An Open Letter To ESPN.com's Jim Caple
Dear Jim Caple,
You are dumb. In your January 25 ESPN.com column, “Runs Remain The Most Important Stat,” you attempt to argue in favor of the titular point. This was a silly undertaking, as your argument is about as compelling as listening to a retarded person stumble his way through REM’s “It’s The End Of The World As We Know It” and your conclusion makes no sense.
Do you really believe that runs scored is “a simple and underrated tool for measuring a player’s value?” In 2009, Chone Figgins finished third in the major leagues in runs scored.
Are you really of the opinion that he, as well as Aaron Hill, Dustin Pedroia, Robinson Cano, and 14 other players were better than Hanley Ramirez in 2009? Ramirez led the majors in runs scored in 2008 despite having a nearly identical season in ’09.

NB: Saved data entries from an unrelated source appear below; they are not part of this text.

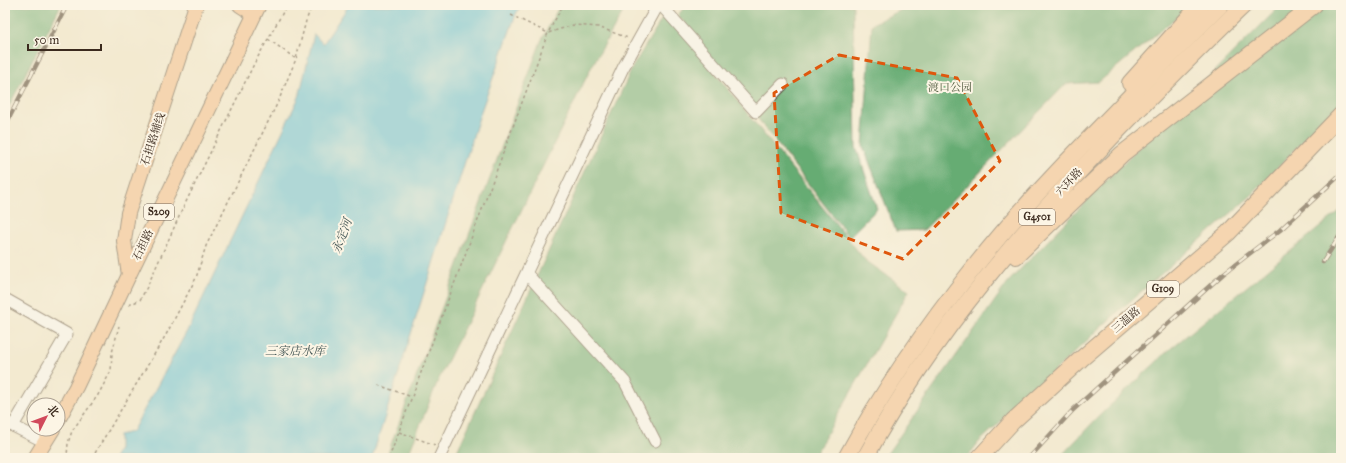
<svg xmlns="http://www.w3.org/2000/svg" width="1346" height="463" font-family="'IM FELL Great Primer','Noto Serif SC',serif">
<rect width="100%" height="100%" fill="#fcf5e5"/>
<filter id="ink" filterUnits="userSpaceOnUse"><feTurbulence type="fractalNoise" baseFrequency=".025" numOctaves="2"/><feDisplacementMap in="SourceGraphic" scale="8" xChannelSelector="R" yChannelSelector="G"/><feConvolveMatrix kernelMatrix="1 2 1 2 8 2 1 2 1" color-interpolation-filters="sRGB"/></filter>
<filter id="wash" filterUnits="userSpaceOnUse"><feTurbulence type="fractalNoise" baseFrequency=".012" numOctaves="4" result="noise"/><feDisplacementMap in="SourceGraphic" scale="16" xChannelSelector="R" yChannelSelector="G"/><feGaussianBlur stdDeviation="0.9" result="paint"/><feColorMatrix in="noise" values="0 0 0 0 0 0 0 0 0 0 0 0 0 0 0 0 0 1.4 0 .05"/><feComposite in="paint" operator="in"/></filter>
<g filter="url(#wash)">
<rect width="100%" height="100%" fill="#f3ead0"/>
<g fill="#66ac73" stroke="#506b48">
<polygon points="5,5 61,5 5,114"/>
<polygon points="560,5 627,5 591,68 437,383 407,458 386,458 541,41"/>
<polygon points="686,5 853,5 856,147 877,209 849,237 678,15"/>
<polygon points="902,5 1191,5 1099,82 1066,84 924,230 896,231 863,146 872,24 901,10"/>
<polygon points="1281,5 1341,5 1341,101 1252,195 1112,317 978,443 967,458 884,458 1008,282 1128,158"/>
<polygon points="666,12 865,260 909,291 813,458 454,458 633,66"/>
<polygon points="1341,210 1341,458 1059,458 1099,416 1170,349"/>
</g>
<polygon fill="#5fc2dd" stroke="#4d767e" points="349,5 521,5 516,14 480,114 372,458 114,458 119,449 119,435 132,432 187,331 299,97 314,34 323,44"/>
</g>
<g filter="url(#ink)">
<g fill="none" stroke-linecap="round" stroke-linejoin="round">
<g stroke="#574739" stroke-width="13">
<g id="minor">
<polyline points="661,5 756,112 783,84"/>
<polyline points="527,274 625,382 655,441"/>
<polyline points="7,300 67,334 13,426"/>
<polyline points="5,422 45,442"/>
<polyline points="439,458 623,68 658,5"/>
</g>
</g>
<g stroke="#574739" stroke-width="16">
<g id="major">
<polyline points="240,5 254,14"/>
<polyline points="129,275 124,241 128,213 196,5"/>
<polyline points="58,420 76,387 129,275 259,5"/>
<polyline points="35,458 53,429"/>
</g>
</g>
<g stroke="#574739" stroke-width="18">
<g id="highway">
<polyline points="1130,83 1200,5"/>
<polyline points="1016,256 1122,154 1314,5"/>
<path d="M846,458C883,390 928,325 976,265C1018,212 1065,163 1112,115C1148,78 1184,41 1221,5"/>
<path d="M865,458C934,330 1029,222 1130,118C1168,80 1205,42 1244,5"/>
<polyline points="979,458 1013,421 1081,359 1228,233 1341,115"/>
</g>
</g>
<g stroke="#574739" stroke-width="1.5" stroke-dasharray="3 3" stroke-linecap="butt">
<polyline points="511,15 548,33 573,25 598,27 628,38"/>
<polyline points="268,39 296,59"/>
<polyline points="129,305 140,300 147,287 183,208 254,64 287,5"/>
<polyline points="378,385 412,397"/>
<polyline points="399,432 435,445"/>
<polyline points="67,456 79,458"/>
<polyline points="65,458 67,456 68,443 72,431 98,395 111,371 112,353 119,326"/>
<polyline points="92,458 167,333 196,278 206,246 278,102 296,59 306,21 312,5"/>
<polyline points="389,458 548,33 563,5"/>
</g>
<use href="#minor" stroke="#fff" stroke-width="11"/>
<use href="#major" stroke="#f8bd89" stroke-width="14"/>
<use href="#highway" stroke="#f8bd89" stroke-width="16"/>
<g stroke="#3b2a1e" stroke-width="4.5">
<g id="rail">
<polyline points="5,126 67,5"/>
<polyline points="1323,262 1341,234"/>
<polyline points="1029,458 1073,410 1193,301 1223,274 1280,230 1341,174"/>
</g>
</g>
<use href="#rail" stroke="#fcf5e5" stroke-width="3" stroke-dasharray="9" stroke-linecap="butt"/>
</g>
</g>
<path d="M0 0H1346V463H0ZM839,55L957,78L1000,161L903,259L781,213L774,93Z" fill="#f3ead0" fill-opacity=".55" fill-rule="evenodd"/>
<path fill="none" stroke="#df570d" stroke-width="3" stroke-dasharray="8 5" stroke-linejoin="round" d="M839,55L957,78L1000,161L903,259L781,213L774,93Z"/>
<g text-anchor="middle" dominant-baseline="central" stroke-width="4" stroke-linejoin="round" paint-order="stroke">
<g fill="#fcf5e5" stroke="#75675a" stroke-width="1">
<rect x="144" y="204" width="30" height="16" rx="3"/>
<rect x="1019" y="209" width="36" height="16" rx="3"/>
<rect x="1147" y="281" width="32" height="16" rx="3"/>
</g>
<g font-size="10" font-weight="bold" fill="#3b2a1e">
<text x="159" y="212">S209</text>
<text x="1037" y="217">G4501</text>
<text x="1163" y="289">G109</text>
</g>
<g font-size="11" fill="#4f593d" stroke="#fcf5e5">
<text x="950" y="87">渡口公园</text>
</g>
<g font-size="11" fill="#3b2a1e" stroke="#fcf5e5">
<text transform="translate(153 139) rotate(-72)">石担路辅线</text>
<text transform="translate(1069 182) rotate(-47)">六环路</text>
<text transform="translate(143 245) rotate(-64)">石担路</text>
<text transform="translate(1126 320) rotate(-41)">三温路</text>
</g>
<g font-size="12" font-style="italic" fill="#465857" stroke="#fcf5e5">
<text transform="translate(342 236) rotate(-70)">永定河</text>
<text x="295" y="351">三家店水库</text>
</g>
</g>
<rect width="1346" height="463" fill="none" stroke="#fcf5e5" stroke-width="20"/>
<g transform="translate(46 417) rotate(48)"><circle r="19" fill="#fcf5e5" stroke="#afa495"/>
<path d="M0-3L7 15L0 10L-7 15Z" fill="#d1495b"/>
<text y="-6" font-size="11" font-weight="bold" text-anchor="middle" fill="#3b2a1e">北</text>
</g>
<path d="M28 44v6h73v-6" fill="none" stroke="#3b2a1e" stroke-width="2"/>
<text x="34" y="44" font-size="12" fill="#3b2a1e" stroke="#fcf5e5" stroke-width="3" paint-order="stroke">50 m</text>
</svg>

The principle issue with the runs-scored stat is that individual players’ runs-scored totals are heavily dependent on the lineup that surrounds the player.

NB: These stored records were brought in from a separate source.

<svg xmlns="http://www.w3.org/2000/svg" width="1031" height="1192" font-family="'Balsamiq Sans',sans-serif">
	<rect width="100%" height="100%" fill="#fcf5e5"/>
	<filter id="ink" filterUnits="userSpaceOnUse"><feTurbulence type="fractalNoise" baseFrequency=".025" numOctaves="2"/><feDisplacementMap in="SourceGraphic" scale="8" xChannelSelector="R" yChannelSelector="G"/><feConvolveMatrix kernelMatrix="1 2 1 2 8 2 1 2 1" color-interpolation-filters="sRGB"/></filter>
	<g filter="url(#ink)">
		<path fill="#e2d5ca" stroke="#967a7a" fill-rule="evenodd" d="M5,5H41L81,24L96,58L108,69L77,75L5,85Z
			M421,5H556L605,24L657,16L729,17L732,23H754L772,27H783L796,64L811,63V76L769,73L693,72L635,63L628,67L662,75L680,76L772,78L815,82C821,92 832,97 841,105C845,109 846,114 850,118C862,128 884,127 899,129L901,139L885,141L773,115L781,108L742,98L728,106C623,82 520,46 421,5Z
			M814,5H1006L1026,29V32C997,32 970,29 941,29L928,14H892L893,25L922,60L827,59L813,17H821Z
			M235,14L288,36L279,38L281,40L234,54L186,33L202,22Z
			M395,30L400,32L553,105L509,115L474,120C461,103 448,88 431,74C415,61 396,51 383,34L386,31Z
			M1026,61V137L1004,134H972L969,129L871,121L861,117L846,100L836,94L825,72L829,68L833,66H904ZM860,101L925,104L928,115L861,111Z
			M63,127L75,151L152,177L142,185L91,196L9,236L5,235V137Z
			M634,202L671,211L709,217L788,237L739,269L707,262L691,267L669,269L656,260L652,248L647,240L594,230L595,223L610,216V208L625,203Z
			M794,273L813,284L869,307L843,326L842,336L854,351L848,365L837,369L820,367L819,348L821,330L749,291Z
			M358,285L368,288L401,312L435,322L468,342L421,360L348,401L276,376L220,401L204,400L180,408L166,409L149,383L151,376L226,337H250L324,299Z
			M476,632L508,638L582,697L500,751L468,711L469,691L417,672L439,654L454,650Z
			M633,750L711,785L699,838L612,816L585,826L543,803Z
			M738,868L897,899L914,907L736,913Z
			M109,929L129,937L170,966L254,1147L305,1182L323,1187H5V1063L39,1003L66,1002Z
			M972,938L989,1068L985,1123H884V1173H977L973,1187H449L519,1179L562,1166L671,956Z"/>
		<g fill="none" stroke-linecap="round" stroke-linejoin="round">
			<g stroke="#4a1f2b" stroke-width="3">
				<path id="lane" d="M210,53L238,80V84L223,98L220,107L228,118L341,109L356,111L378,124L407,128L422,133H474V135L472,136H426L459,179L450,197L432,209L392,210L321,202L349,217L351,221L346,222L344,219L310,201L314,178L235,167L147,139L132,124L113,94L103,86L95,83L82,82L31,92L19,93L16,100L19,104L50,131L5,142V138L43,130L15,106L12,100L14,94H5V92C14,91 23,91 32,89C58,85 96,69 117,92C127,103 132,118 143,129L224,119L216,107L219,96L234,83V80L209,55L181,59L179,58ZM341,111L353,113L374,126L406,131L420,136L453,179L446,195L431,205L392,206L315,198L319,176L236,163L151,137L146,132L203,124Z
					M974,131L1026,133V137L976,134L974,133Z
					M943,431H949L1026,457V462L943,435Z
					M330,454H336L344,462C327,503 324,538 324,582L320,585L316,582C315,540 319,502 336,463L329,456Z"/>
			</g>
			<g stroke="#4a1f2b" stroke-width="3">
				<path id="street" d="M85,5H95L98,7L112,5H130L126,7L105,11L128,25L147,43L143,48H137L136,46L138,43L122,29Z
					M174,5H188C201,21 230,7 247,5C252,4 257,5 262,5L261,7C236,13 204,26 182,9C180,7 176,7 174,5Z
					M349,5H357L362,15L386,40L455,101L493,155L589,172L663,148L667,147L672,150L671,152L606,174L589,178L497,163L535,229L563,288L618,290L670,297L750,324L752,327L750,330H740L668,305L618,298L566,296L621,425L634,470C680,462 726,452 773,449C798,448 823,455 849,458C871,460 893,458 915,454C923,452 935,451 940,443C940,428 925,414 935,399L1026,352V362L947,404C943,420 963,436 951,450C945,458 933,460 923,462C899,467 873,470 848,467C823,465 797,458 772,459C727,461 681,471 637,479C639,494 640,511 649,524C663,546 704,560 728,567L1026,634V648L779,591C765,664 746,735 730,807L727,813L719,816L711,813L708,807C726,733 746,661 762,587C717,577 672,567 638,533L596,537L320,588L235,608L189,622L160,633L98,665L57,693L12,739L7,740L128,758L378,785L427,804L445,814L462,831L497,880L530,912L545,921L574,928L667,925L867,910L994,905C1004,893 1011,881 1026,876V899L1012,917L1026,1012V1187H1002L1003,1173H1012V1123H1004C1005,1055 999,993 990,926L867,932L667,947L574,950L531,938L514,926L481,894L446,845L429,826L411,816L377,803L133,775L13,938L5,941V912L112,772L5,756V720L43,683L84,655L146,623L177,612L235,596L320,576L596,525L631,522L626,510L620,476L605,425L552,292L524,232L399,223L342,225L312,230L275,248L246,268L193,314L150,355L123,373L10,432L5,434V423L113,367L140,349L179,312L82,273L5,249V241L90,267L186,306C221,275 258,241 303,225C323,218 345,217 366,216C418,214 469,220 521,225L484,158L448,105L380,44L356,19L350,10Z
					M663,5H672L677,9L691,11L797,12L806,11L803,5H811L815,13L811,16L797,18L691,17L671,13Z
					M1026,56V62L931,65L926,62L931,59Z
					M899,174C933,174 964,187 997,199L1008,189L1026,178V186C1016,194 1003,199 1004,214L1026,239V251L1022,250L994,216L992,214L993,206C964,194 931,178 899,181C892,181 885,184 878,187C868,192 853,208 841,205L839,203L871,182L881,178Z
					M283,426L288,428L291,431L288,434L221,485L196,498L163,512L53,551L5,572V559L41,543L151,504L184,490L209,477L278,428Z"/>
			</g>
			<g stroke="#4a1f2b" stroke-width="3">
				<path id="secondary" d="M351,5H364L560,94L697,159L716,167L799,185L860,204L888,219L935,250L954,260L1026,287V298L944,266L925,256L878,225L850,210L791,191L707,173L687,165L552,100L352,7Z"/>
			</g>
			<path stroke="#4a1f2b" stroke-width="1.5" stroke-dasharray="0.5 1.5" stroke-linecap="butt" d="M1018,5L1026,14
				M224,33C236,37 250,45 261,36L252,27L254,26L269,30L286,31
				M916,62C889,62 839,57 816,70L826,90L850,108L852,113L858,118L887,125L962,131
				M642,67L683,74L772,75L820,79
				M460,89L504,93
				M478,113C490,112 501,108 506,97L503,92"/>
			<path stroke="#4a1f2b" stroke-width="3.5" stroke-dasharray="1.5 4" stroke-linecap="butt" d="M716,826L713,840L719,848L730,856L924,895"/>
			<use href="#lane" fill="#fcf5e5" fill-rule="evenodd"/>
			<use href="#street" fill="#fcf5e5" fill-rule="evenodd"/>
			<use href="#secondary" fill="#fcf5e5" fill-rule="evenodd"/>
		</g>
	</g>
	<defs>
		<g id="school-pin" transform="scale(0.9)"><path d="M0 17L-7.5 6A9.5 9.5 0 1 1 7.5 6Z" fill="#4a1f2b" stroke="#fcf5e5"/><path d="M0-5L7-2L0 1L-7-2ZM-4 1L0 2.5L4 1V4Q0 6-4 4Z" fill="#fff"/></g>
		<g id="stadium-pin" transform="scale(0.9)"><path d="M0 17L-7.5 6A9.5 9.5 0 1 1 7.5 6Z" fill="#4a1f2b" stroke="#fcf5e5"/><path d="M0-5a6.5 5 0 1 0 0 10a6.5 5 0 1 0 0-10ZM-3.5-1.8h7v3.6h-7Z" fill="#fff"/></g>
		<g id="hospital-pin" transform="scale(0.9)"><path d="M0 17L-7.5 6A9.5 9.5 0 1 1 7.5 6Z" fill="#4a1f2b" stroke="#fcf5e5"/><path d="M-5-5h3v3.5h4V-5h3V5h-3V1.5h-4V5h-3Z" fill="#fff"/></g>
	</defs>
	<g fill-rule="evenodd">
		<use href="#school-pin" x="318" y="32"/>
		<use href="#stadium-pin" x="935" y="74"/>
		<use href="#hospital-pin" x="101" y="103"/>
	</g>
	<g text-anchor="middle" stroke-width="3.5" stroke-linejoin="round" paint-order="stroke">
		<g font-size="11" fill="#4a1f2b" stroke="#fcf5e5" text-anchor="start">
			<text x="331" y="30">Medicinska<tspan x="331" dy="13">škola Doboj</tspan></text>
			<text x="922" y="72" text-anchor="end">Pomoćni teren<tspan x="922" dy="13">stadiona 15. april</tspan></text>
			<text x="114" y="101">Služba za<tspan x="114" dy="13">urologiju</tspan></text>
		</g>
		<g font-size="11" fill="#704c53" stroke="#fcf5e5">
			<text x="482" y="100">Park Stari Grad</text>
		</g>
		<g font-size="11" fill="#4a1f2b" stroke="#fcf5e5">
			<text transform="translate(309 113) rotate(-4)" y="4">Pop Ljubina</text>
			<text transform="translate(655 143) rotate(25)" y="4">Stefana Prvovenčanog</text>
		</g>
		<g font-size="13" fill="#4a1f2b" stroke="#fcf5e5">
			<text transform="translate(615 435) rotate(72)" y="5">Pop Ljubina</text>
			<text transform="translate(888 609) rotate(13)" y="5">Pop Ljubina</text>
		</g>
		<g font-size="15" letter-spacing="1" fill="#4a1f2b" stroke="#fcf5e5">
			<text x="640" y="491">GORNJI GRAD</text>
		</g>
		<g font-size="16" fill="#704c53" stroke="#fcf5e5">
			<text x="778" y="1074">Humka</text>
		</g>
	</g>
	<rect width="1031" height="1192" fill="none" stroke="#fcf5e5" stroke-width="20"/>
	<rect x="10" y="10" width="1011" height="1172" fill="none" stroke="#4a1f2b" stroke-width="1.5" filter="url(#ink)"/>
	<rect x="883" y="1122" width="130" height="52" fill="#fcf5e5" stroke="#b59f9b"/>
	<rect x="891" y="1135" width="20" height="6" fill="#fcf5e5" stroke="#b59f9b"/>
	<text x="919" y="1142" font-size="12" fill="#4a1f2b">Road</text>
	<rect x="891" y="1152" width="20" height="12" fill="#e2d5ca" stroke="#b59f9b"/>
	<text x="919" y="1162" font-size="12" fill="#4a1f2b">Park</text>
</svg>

The variance from year to year in players’ runs-scored totals should be obvious to a person who is paid to write about baseball on one of the visible sports media outlets in the world, as just two of the top-10 run scorers in 2008 remained in the top 10 in 2009 (Pedroia and Chase Utley). It’s no coincidence that seven of 2009’s top 10 run scorers played for playoff teams.
The fact that so much of scoring runs is out of an individual player’s hands relegates individual run totals to that same dustbin of obsolete stats as RBI, which has been long dismissed by thinking baseball fans as insignificant in player evaluation. Wait—never mind, you’re “not saying that RBIs aren’t important,” and believe that “a better stat, of course, is runs plus RBI.” How does it make any sense to evaluate a player’s ability based on things that require other players on the team to make happen?
Listen dude, I don’t mean to come down so hard on you, but ESPN.com is a pretty influential sports media outlet and when you post some stupid thing about how runs scored are awesome, a lot of people are exposed to your misguided opinions that have no basis in logic or reality.
There are three examinable components to a baseball player’s offensive performance—getting on base, hitting for power, and running the bases. All are important, and there are numerous metrics, complicated and otherwise, that allow even casual baseball fans to evaluate a player’s prowess in any of them.